Given records>
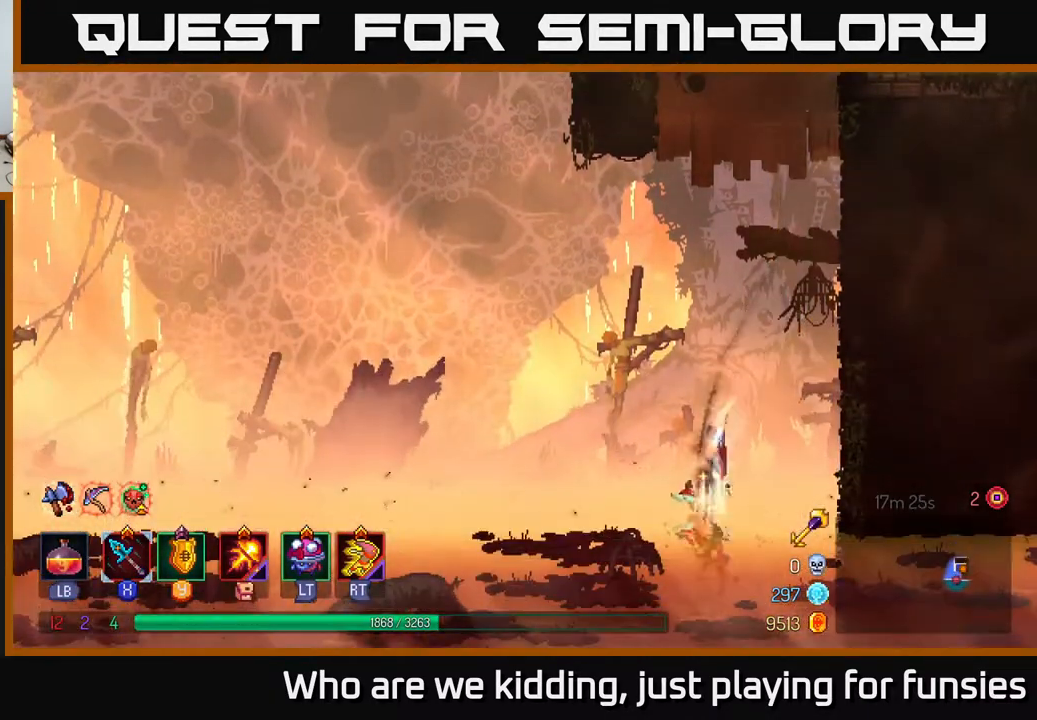
{"buttons": [], "left_stick": "left", "right_stick": "center", "events": [[67, "B", "up"], [383, "A", "down"], [467, "A", "up"]]}
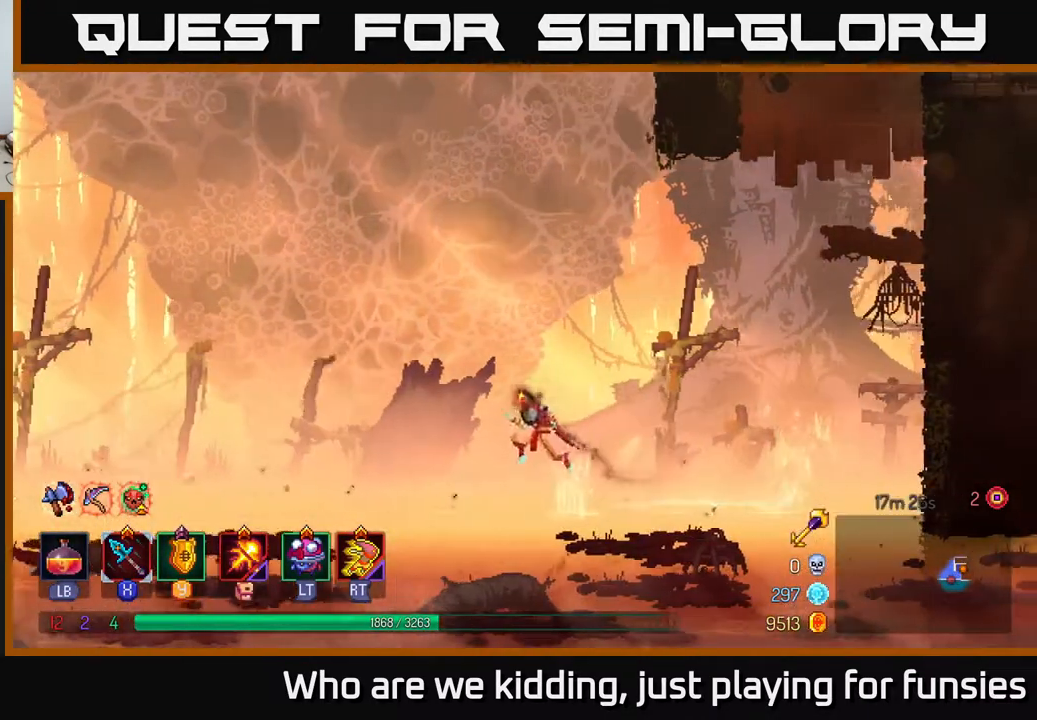
{"buttons": [], "left_stick": "left", "right_stick": "center", "events": []}
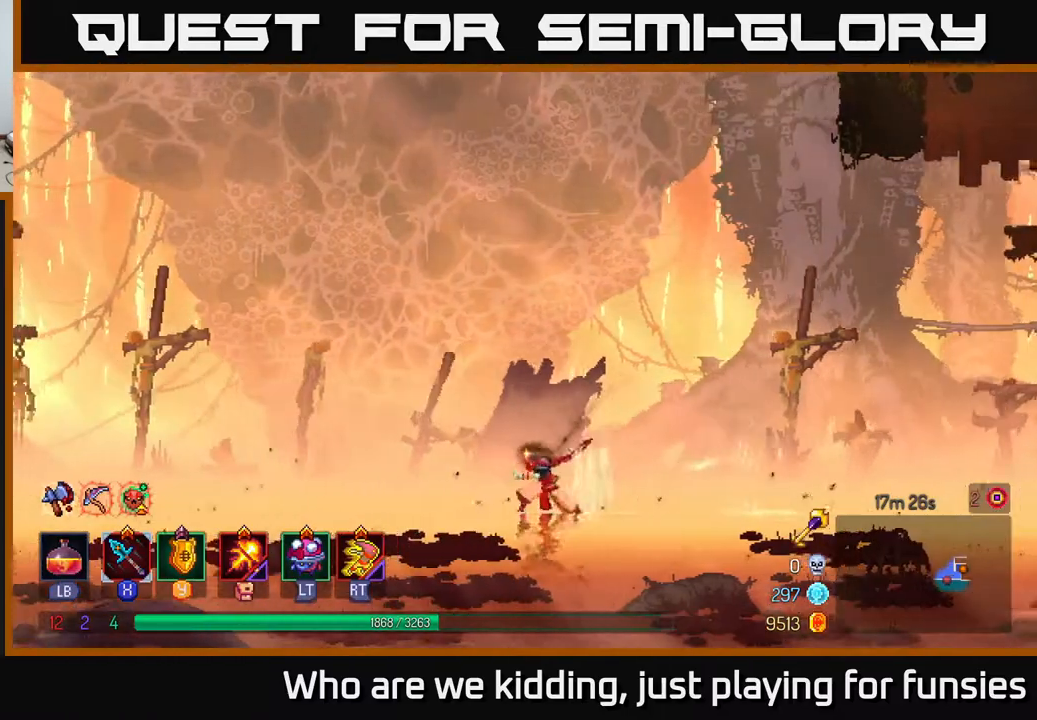
{"buttons": [], "left_stick": "left", "right_stick": "center", "events": [[33, "L2", "down"], [133, "L2", "up"]]}
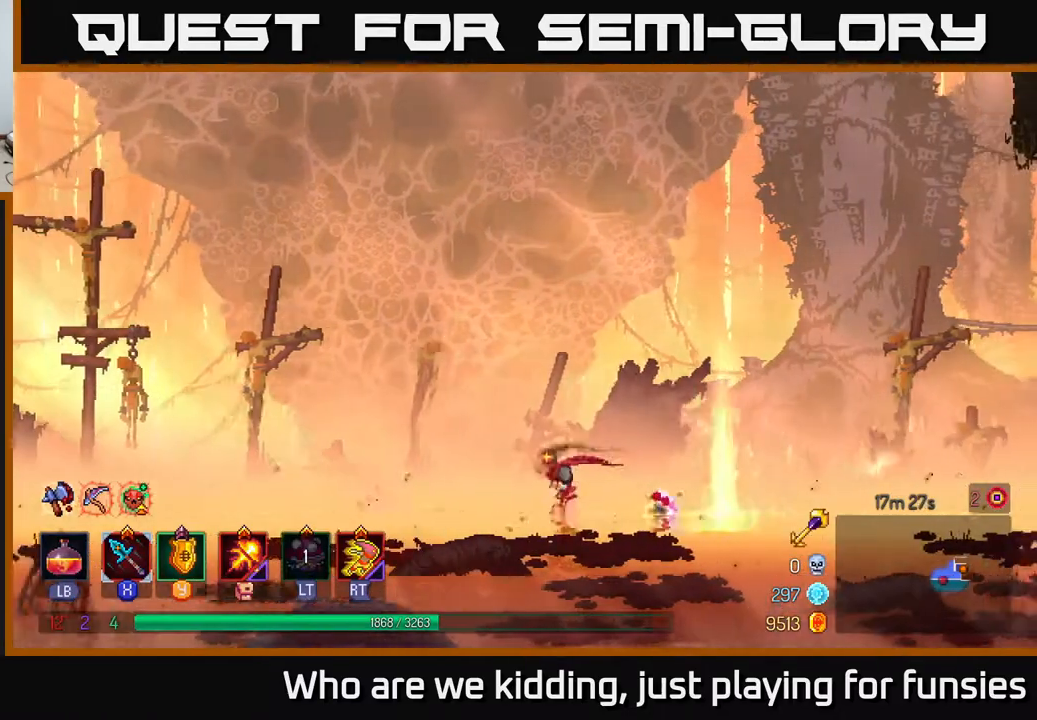
{"buttons": [], "left_stick": "left", "right_stick": "center", "events": []}
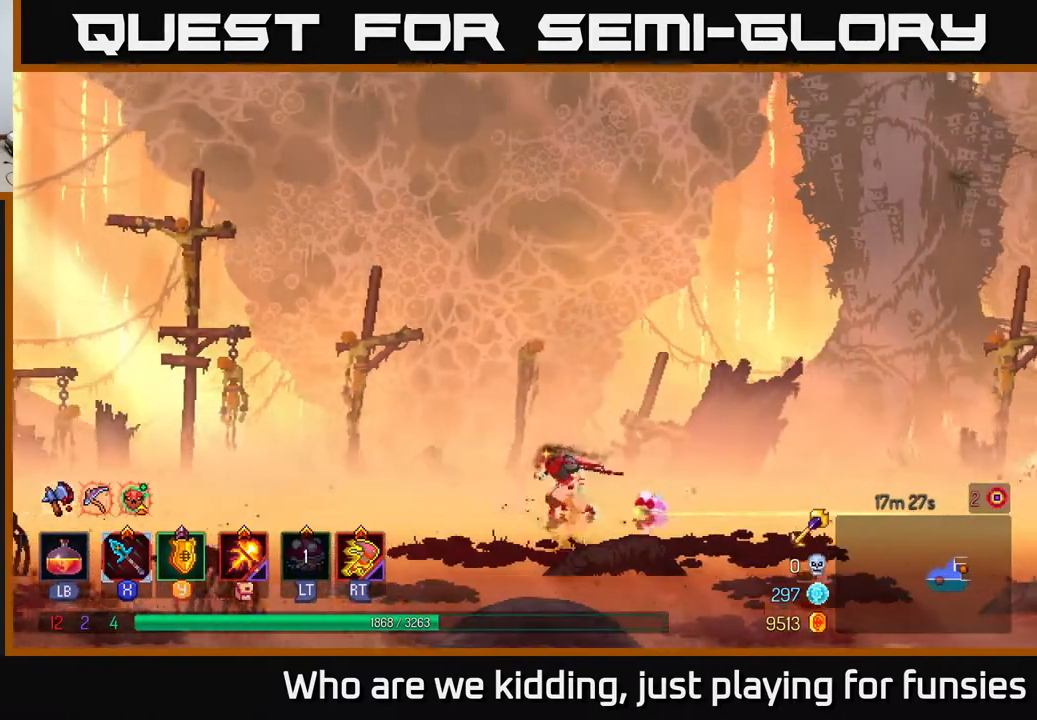
{"buttons": [], "left_stick": "left", "right_stick": "center", "events": []}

What is required> How many of the lines above hold the word "down"? Answer with only the number.

Exercise solution> 2